錢炎翎大概還在窩火被她反治了一道,一綹長發垂到鼻梁,透出來的眼神很糟糕:“喜歡找死?”
簡令棠還沒反應過來,就被錢炎翎拽起身,他緊跟著覆了下來:“唔唔……”
錢炎翎啃著她的嘴,和她四目相對,心中暗爽了下。
這感覺終于對了。
那雙看似清冷如彎刀的小嘴是最軟的,紅唇微微嘟著,被他肆意地擠壓碾磨,下意識地含糊反抗,然后被他趁機吞沒,咬住舌尖拖出來吮吸。
對,就要用咬的,她知道疼了才會聽話。
錢炎翎順勢也把她撐在身后的手腕一起拿住了,邊和她接著吻邊扯下領帶,急不可耐地捆上她的手腕。

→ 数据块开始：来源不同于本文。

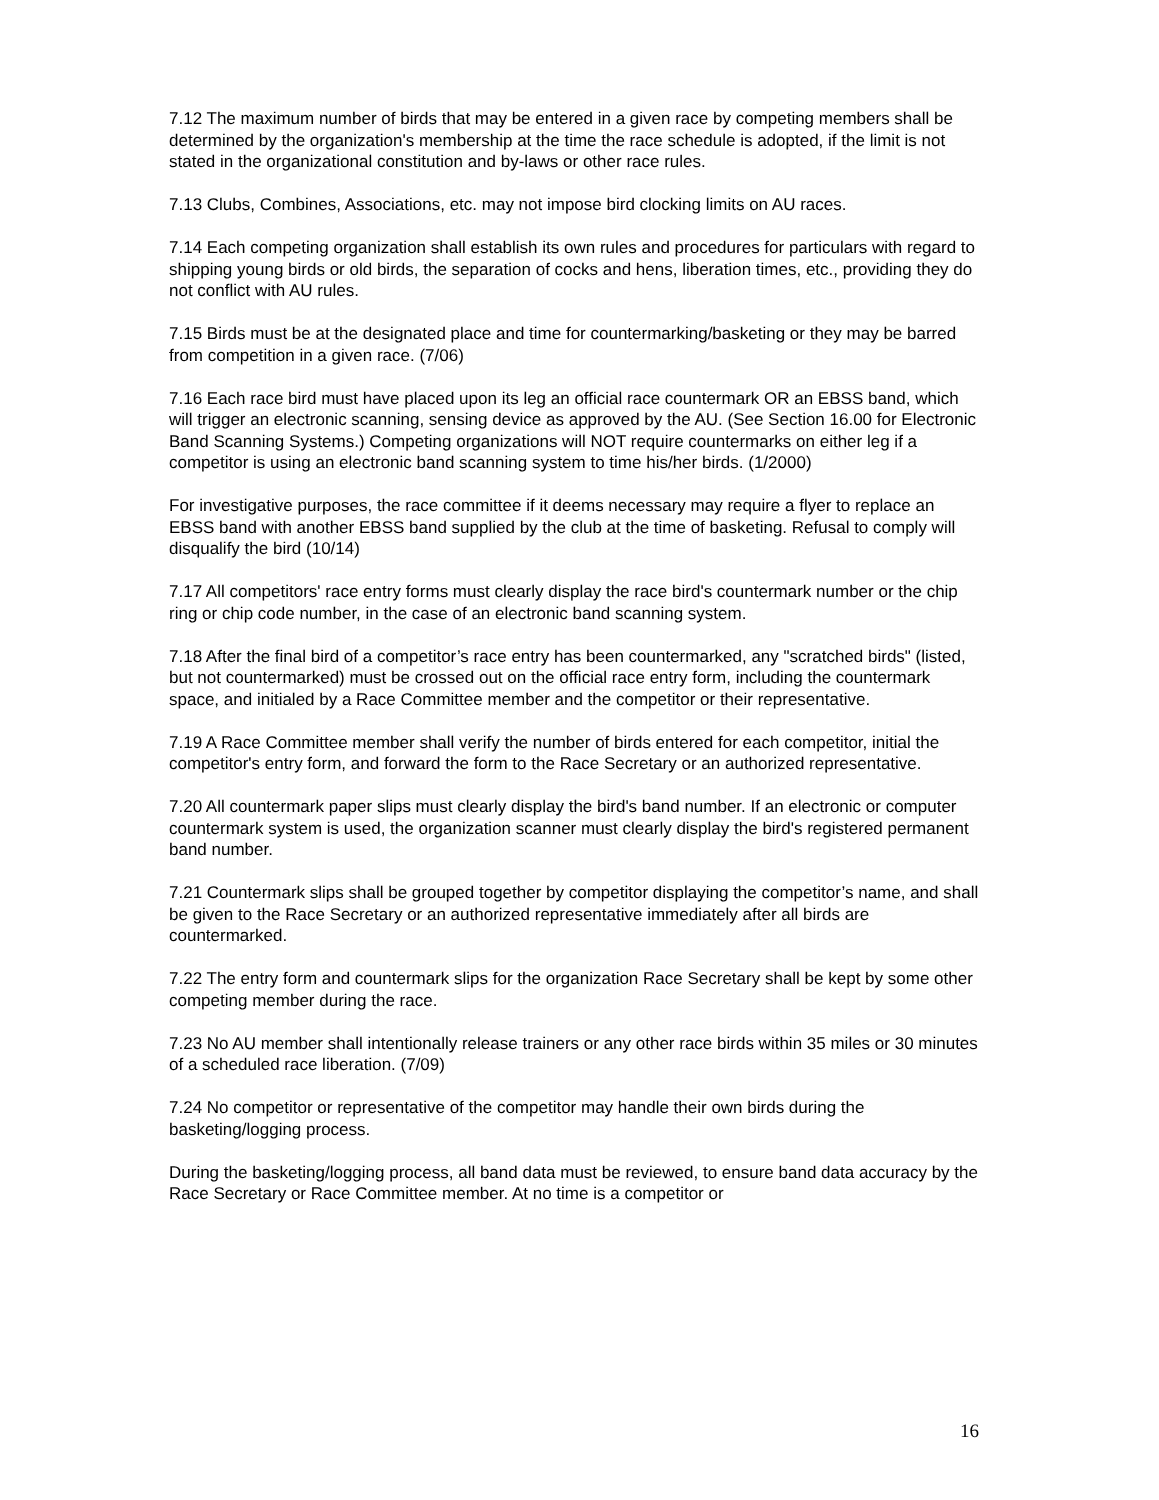7.12 The maximum number of birds that may be entered in a given race by competing members shall be determined by the organization's membership at the time the race schedule is adopted, if the limit is not stated in the organizational constitution and by-laws or other race rules.
7.13 Clubs, Combines, Associations, etc. may not impose bird clocking limits on AU races.
7.14 Each competing organization shall establish its own rules and procedures for particulars with regard to shipping young birds or old birds, the separation of cocks and hens, liberation times, etc., providing they do not conflict with AU rules.
7.15 Birds must be at the designated place and time for countermarking/basketing or they may be barred from competition in a given race. (7/06)
7.16 Each race bird must have placed upon its leg an official race countermark OR an EBSS band, which will trigger an electronic scanning, sensing device as approved by the AU. (See Section 16.00 for Electronic Band Scanning Systems.) Competing organizations will NOT require countermarks on either leg if a competitor is using an electronic band scanning system to time his/her birds. (1/2000)
For investigative purposes, the race committee if it deems necessary may require a flyer to replace an EBSS band with another EBSS band supplied by the club at the time of basketing. Refusal to comply will disqualify the bird (10/14)
7.17 All competitors' race entry forms must clearly display the race bird's countermark number or the chip ring or chip code number, in the case of an electronic band scanning system.
7.18 After the final bird of a competitor’s race entry has been countermarked, any "scratched birds" (listed, but not countermarked) must be crossed out on the official race entry form, including the countermark space, and initialed by a Race Committee member and the competitor or their representative.
7.19 A Race Committee member shall verify the number of birds entered for each competitor, initial the competitor's entry form, and forward the form to the Race Secretary or an authorized representative.
7.20 All countermark paper slips must clearly display the bird's band number. If an electronic or computer countermark system is used, the organization scanner must clearly display the bird's registered permanent band number.
7.21 Countermark slips shall be grouped together by competitor displaying the competitor’s name, and shall be given to the Race Secretary or an authorized representative immediately after all birds are countermarked.
7.22 The entry form and countermark slips for the organization Race Secretary shall be kept by some other competing member during the race.
7.23 No AU member shall intentionally release trainers or any other race birds within 35 miles or 30 minutes of a scheduled race liberation. (7/09)
7.24 No competitor or representative of the competitor may handle their own birds during the basketing/logging process.
During the basketing/logging process, all band data must be reviewed, to ensure band data accuracy by the Race Secretary or Race Committee member. At no time is a competitor or
16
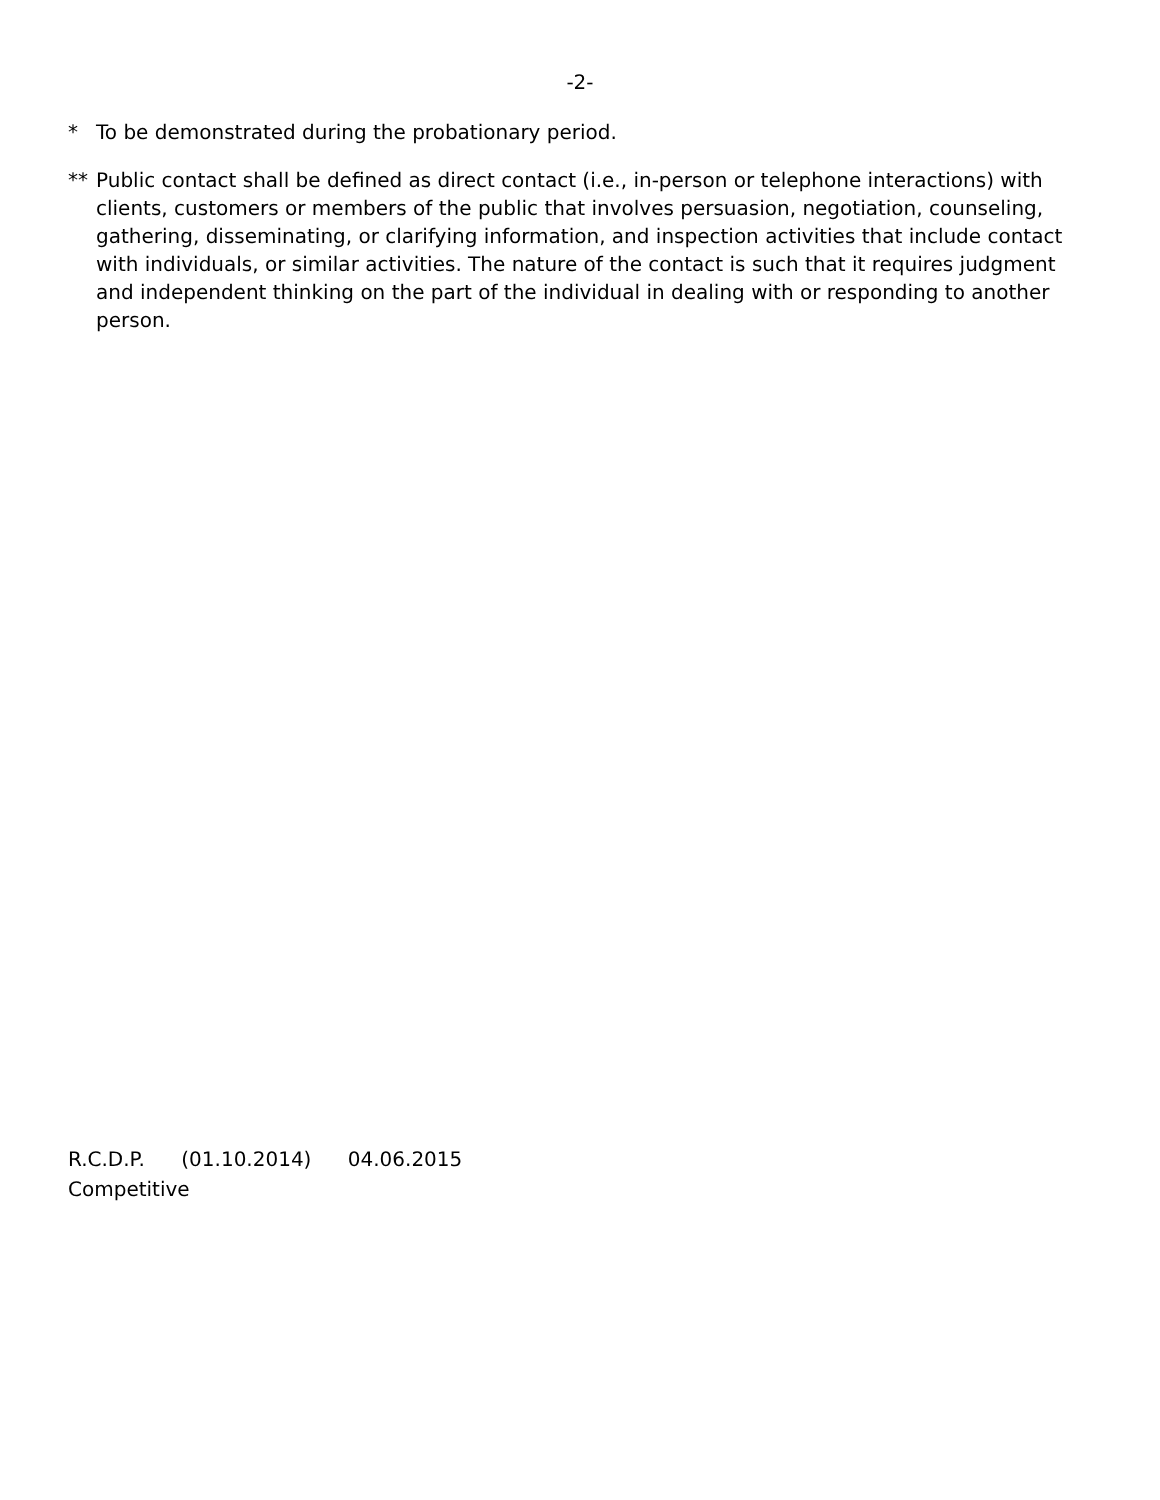-2-
* To be demonstrated during the probationary period.
** Public contact shall be defined as direct contact (i.e., in-person or telephone interactions) with clients, customers or members of the public that involves persuasion, negotiation, counseling, gathering, disseminating, or clarifying information, and inspection activities that include contact with individuals, or similar activities. The nature of the contact is such that it requires judgment and independent thinking on the part of the individual in dealing with or responding to another person.
R.C.D.P. (01.10.2014) 04.06.2015
Competitive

女孩子氣息不如他長,他輕而易舉把簡令棠吻得嬌喘吁吁,眼里帶上一層迷茫的霧氣。
“耍老子很開心?真覺得我拿你沒辦法?”
簡令棠別開頭,急促起伏的胸部曲線綿柔,錢炎翎越看越眼熱,有點急躁地把她撈起來,低豁出去道:
“我想睡你,你開價。”
簡令棠腳下一滑,不敢相信自己聽到了什么,結果撞進了錢炎翎懷里,他順手把她提起來再次親住,不客氣地在她唇上輾轉、撕咬,好像她是一塊奶油點心,再不吃就快化掉了。
簡令棠皺起眉,他的手從她裙子底下探進去。
“算了,你晚點再說,先讓我爽下。”錢炎翎嗓子啞得不像話,說完卻愣了愣,將她裙子卷起來:“你沒穿內褲?”
絲綢般滑膩的觸感從大腿根直通向屁股,渾圓飽滿,裙子掀起來,摩托車的大燈熾亮,他明晃晃地看見女孩子雪白的陰部。
雖然她夾攏了雙腿試圖阻止他窺視,但僅有一根黑色的細絲帶卡在陰唇處,嫩逼還是幾乎一覽無余。
整個私處都不帶一根毛,陰戶肥嘟嘟呈饅頭狀,陰唇緊閉,里面藏著一道粉色的肉縫,泛著淫液的水光。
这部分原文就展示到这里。